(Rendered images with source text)
________________

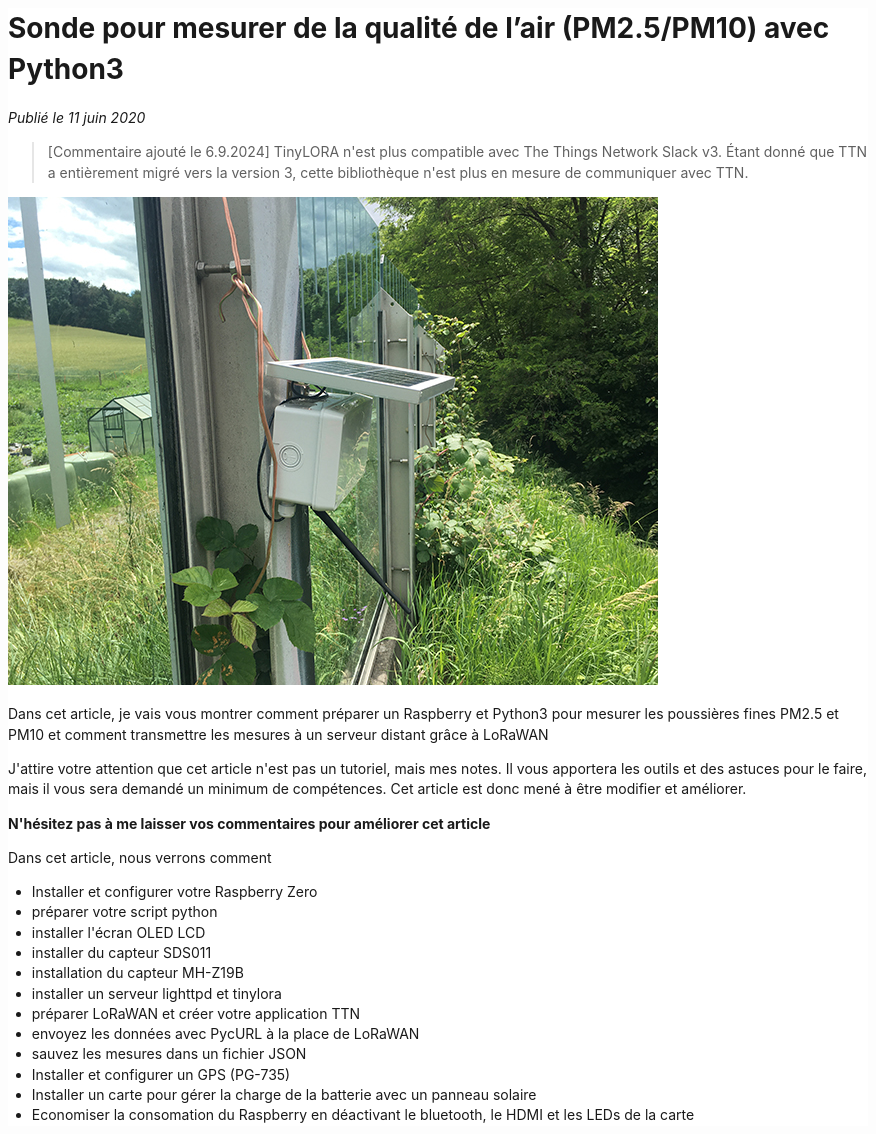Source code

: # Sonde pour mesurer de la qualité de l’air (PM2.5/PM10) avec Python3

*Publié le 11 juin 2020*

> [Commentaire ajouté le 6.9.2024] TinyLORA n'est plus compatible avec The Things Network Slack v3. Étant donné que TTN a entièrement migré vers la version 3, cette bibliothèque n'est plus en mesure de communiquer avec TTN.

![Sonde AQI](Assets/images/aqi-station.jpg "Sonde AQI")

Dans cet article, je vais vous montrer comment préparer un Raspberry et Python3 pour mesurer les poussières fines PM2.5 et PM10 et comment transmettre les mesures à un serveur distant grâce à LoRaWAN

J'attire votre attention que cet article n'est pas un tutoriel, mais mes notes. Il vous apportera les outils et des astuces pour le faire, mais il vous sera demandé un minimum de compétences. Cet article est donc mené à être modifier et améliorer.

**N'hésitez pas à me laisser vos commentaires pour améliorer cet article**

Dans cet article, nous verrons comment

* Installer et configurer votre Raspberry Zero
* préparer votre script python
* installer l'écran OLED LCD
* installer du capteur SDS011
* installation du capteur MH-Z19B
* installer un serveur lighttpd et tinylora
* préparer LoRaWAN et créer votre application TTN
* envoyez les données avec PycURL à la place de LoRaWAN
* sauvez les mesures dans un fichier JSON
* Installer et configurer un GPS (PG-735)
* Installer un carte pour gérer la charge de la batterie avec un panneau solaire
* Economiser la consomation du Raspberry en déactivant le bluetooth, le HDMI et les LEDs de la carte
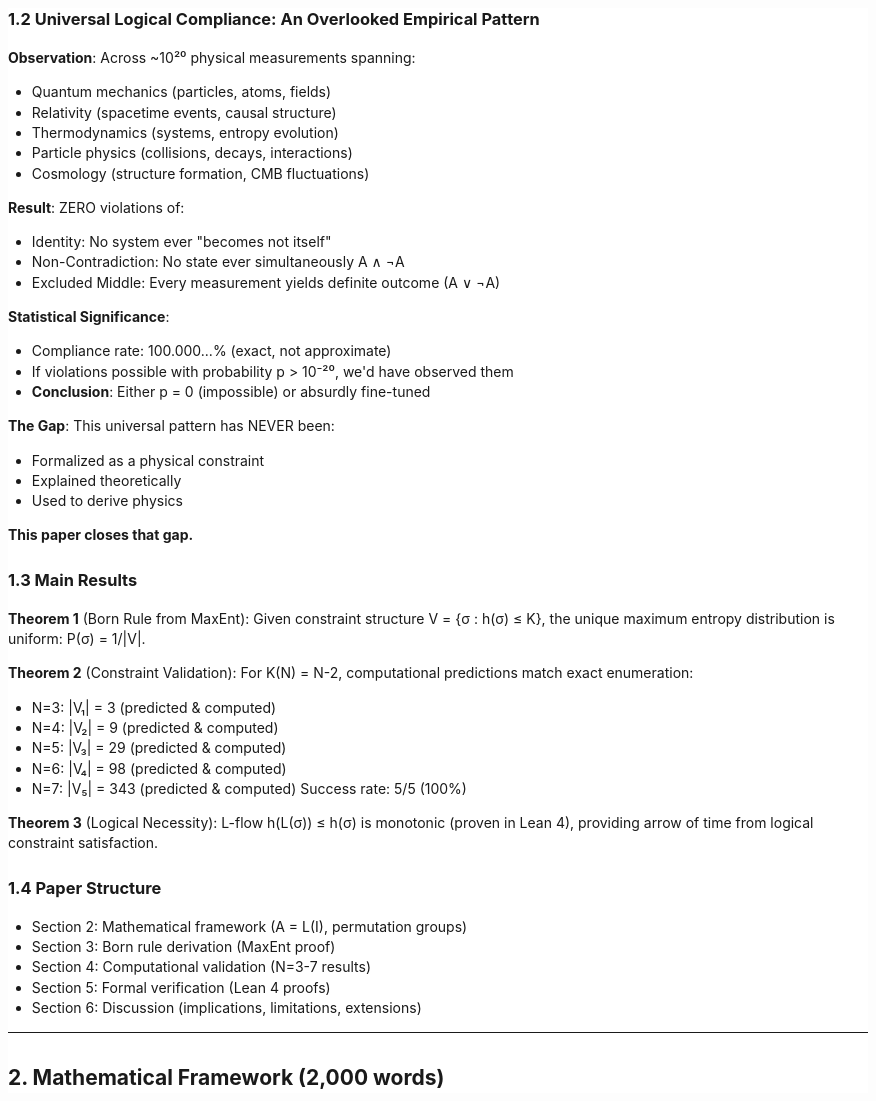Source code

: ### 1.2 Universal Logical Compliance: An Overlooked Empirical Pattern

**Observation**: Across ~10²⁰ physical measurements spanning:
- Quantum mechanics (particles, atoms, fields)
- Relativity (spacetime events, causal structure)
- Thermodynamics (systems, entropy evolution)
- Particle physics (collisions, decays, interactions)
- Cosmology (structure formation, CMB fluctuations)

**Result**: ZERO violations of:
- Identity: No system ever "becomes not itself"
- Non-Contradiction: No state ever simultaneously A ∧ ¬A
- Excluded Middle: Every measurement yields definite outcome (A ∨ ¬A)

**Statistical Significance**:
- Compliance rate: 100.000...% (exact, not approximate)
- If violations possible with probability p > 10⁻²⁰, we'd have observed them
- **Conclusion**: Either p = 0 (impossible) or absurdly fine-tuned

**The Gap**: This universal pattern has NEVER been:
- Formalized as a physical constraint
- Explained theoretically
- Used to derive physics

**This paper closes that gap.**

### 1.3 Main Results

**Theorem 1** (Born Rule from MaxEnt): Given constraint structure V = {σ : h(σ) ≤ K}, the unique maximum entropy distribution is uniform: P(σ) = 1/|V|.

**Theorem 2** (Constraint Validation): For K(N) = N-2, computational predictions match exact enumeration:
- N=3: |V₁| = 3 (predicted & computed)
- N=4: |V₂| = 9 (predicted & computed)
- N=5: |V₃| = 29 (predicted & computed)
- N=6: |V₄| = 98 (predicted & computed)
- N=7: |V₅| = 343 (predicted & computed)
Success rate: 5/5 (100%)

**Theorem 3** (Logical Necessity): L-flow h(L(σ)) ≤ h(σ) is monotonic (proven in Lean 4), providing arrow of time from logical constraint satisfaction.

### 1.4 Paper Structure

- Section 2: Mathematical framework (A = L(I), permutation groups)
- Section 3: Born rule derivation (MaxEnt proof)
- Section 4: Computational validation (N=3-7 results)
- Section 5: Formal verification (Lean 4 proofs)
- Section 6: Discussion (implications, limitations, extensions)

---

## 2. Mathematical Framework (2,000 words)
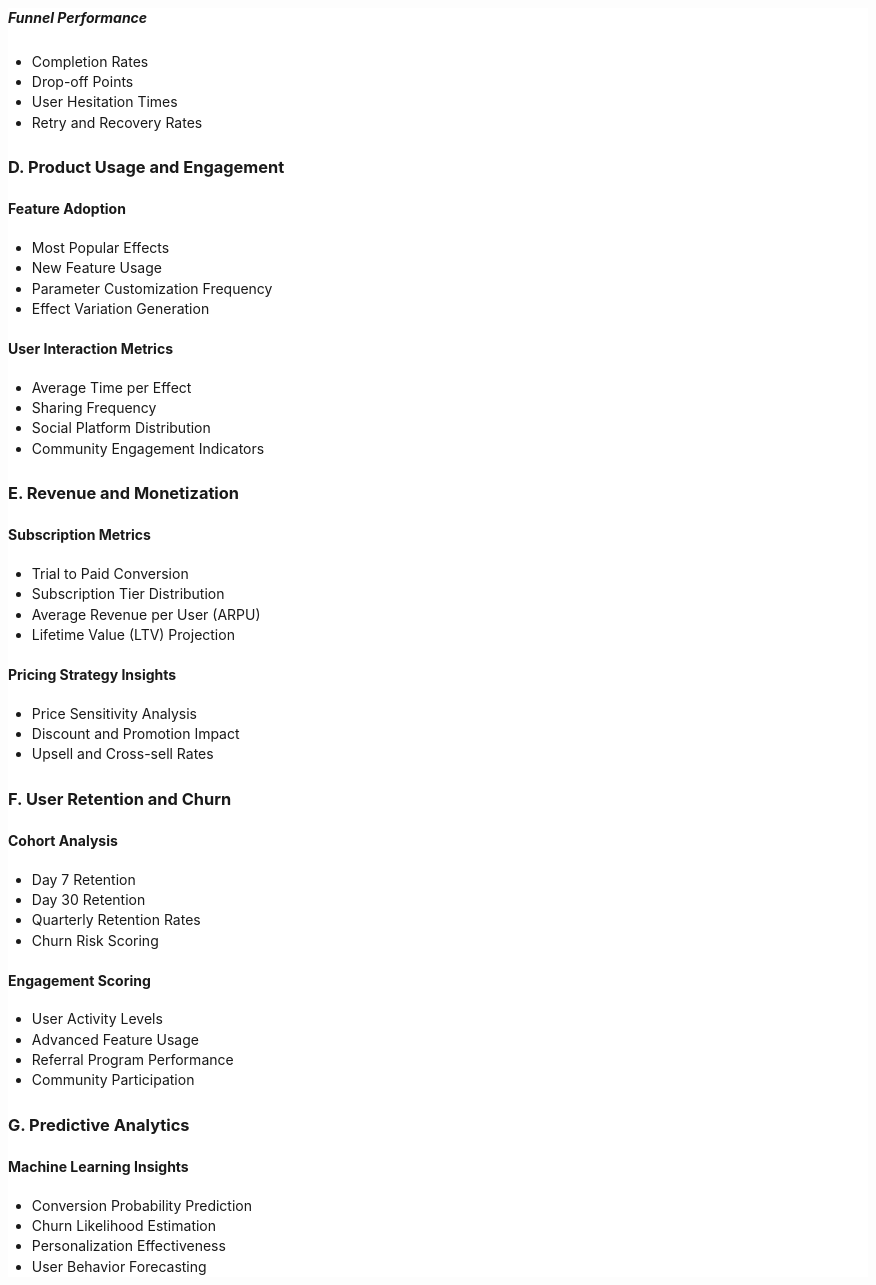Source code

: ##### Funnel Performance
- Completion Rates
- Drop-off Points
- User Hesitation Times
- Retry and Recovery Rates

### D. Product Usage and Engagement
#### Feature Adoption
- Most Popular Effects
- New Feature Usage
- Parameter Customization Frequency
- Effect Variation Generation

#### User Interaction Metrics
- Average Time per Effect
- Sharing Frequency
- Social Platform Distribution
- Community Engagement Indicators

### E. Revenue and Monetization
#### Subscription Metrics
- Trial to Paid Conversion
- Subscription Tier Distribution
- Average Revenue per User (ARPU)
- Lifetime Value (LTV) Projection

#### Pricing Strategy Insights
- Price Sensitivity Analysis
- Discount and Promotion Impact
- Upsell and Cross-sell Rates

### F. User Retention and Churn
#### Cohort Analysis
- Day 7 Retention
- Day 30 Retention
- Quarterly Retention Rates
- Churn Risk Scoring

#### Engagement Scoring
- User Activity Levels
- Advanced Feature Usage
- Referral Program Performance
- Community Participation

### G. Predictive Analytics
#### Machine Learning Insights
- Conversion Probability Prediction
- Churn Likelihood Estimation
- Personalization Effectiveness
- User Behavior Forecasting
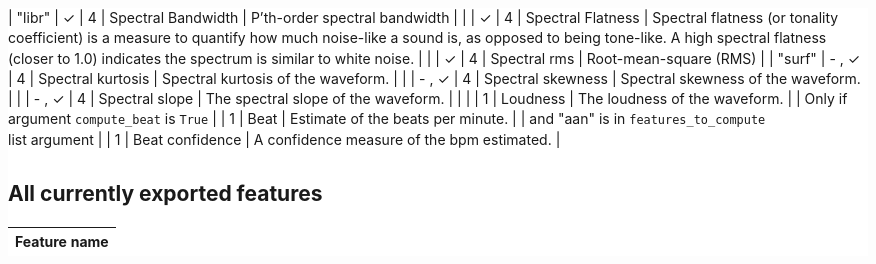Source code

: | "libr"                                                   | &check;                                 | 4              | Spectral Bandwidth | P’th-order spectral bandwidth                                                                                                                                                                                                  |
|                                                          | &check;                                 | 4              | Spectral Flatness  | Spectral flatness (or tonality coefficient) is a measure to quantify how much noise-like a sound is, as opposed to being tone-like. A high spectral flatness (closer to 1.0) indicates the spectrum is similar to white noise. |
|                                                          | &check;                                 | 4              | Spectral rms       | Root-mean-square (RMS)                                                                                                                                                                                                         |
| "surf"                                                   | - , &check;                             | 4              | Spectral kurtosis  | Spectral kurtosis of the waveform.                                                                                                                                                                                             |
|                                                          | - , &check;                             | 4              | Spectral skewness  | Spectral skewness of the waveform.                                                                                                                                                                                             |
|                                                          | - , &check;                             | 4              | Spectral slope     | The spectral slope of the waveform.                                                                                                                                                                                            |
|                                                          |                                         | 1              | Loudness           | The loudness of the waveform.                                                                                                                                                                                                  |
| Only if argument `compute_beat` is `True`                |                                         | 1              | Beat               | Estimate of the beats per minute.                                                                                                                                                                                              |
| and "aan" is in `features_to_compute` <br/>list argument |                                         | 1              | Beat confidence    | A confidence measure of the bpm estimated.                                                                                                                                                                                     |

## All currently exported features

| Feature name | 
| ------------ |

________________

> [Aim of the task]: With the pictures omitted, reproduce the records in full and exactly.

> [Response area]:
Source code

: # Sonde pour mesurer de la qualité de l’air (PM2.5/PM10) avec Python3

*Publié le 11 juin 2020*

> [Commentaire ajouté le 6.9.2024] TinyLORA n'est plus compatible avec The Things Network Slack v3. Étant donné que TTN a entièrement migré vers la version 3, cette bibliothèque n'est plus en mesure de communiquer avec TTN.

![Sonde AQI](Assets/images/aqi-station.jpg "Sonde AQI")

Dans cet article, je vais vous montrer comment préparer un Raspberry et Python3 pour mesurer les poussières fines PM2.5 et PM10 et comment transmettre les mesures à un serveur distant grâce à LoRaWAN

J'attire votre attention que cet article n'est pas un tutoriel, mais mes notes. Il vous apportera les outils et des astuces pour le faire, mais il vous sera demandé un minimum de compétences. Cet article est donc mené à être modifier et améliorer.

**N'hésitez pas à me laisser vos commentaires pour améliorer cet article**

Dans cet article, nous verrons comment

* Installer et configurer votre Raspberry Zero
* préparer votre script python
* installer l'écran OLED LCD
* installer du capteur SDS011
* installation du capteur MH-Z19B
* installer un serveur lighttpd et tinylora
* préparer LoRaWAN et créer votre application TTN
* envoyez les données avec PycURL à la place de LoRaWAN
* sauvez les mesures dans un fichier JSON
* Installer et configurer un GPS (PG-735)
* Installer un carte pour gérer la charge de la batterie avec un panneau solaire
* Economiser la consomation du Raspberry en déactivant le bluetooth, le HDMI et les LEDs de la carte
Source code

: ### 1.2 Universal Logical Compliance: An Overlooked Empirical Pattern

**Observation**: Across ~10²⁰ physical measurements spanning:
- Quantum mechanics (particles, atoms, fields)
- Relativity (spacetime events, causal structure)
- Thermodynamics (systems, entropy evolution)
- Particle physics (collisions, decays, interactions)
- Cosmology (structure formation, CMB fluctuations)

**Result**: ZERO violations of:
- Identity: No system ever "becomes not itself"
- Non-Contradiction: No state ever simultaneously A ∧ ¬A
- Excluded Middle: Every measurement yields definite outcome (A ∨ ¬A)

**Statistical Significance**:
- Compliance rate: 100.000...% (exact, not approximate)
- If violations possible with probability p > 10⁻²⁰, we'd have observed them
- **Conclusion**: Either p = 0 (impossible) or absurdly fine-tuned

**The Gap**: This universal pattern has NEVER been:
- Formalized as a physical constraint
- Explained theoretically
- Used to derive physics

**This paper closes that gap.**

### 1.3 Main Results

**Theorem 1** (Born Rule from MaxEnt): Given constraint structure V = {σ : h(σ) ≤ K}, the unique maximum entropy distribution is uniform: P(σ) = 1/|V|.

**Theorem 2** (Constraint Validation): For K(N) = N-2, computational predictions match exact enumeration:
- N=3: |V₁| = 3 (predicted & computed)
- N=4: |V₂| = 9 (predicted & computed)
- N=5: |V₃| = 29 (predicted & computed)
- N=6: |V₄| = 98 (predicted & computed)
- N=7: |V₅| = 343 (predicted & computed)
Success rate: 5/5 (100%)

**Theorem 3** (Logical Necessity): L-flow h(L(σ)) ≤ h(σ) is monotonic (proven in Lean 4), providing arrow of time from logical constraint satisfaction.

### 1.4 Paper Structure

- Section 2: Mathematical framework (A = L(I), permutation groups)
- Section 3: Born rule derivation (MaxEnt proof)
- Section 4: Computational validation (N=3-7 results)
- Section 5: Formal verification (Lean 4 proofs)
- Section 6: Discussion (implications, limitations, extensions)

---

## 2. Mathematical Framework (2,000 words)
Source code

: ##### Funnel Performance
- Completion Rates
- Drop-off Points
- User Hesitation Times
- Retry and Recovery Rates

### D. Product Usage and Engagement
#### Feature Adoption
- Most Popular Effects
- New Feature Usage
- Parameter Customization Frequency
- Effect Variation Generation

#### User Interaction Metrics
- Average Time per Effect
- Sharing Frequency
- Social Platform Distribution
- Community Engagement Indicators

### E. Revenue and Monetization
#### Subscription Metrics
- Trial to Paid Conversion
- Subscription Tier Distribution
- Average Revenue per User (ARPU)
- Lifetime Value (LTV) Projection

#### Pricing Strategy Insights
- Price Sensitivity Analysis
- Discount and Promotion Impact
- Upsell and Cross-sell Rates

### F. User Retention and Churn
#### Cohort Analysis
- Day 7 Retention
- Day 30 Retention
- Quarterly Retention Rates
- Churn Risk Scoring

#### Engagement Scoring
- User Activity Levels
- Advanced Feature Usage
- Referral Program Performance
- Community Participation

### G. Predictive Analytics
#### Machine Learning Insights
- Conversion Probability Prediction
- Churn Likelihood Estimation
- Personalization Effectiveness
- User Behavior Forecasting
Source code

: | "libr"                                                   | &check;                                 | 4              | Spectral Bandwidth | P’th-order spectral bandwidth                                                                                                                                                                                                  |
|                                                          | &check;                                 | 4              | Spectral Flatness  | Spectral flatness (or tonality coefficient) is a measure to quantify how much noise-like a sound is, as opposed to being tone-like. A high spectral flatness (closer to 1.0) indicates the spectrum is similar to white noise. |
|                                                          | &check;                                 | 4              | Spectral rms       | Root-mean-square (RMS)                                                                                                                                                                                                         |
| "surf"                                                   | - , &check;                             | 4              | Spectral kurtosis  | Spectral kurtosis of the waveform.                                                                                                                                                                                             |
|                                                          | - , &check;                             | 4              | Spectral skewness  | Spectral skewness of the waveform.                                                                                                                                                                                             |
|                                                          | - , &check;                             | 4              | Spectral slope     | The spectral slope of the waveform.                                                                                                                                                                                            |
|                                                          |                                         | 1              | Loudness           | The loudness of the waveform.                                                                                                                                                                                                  |
| Only if argument `compute_beat` is `True`                |                                         | 1              | Beat               | Estimate of the beats per minute.                                                                                                                                                                                              |
| and "aan" is in `features_to_compute` <br/>list argument |                                         | 1              | Beat confidence    | A confidence measure of the bpm estimated.                                                                                                                                                                                     |

## All currently exported features

| Feature name | 
| ------------ |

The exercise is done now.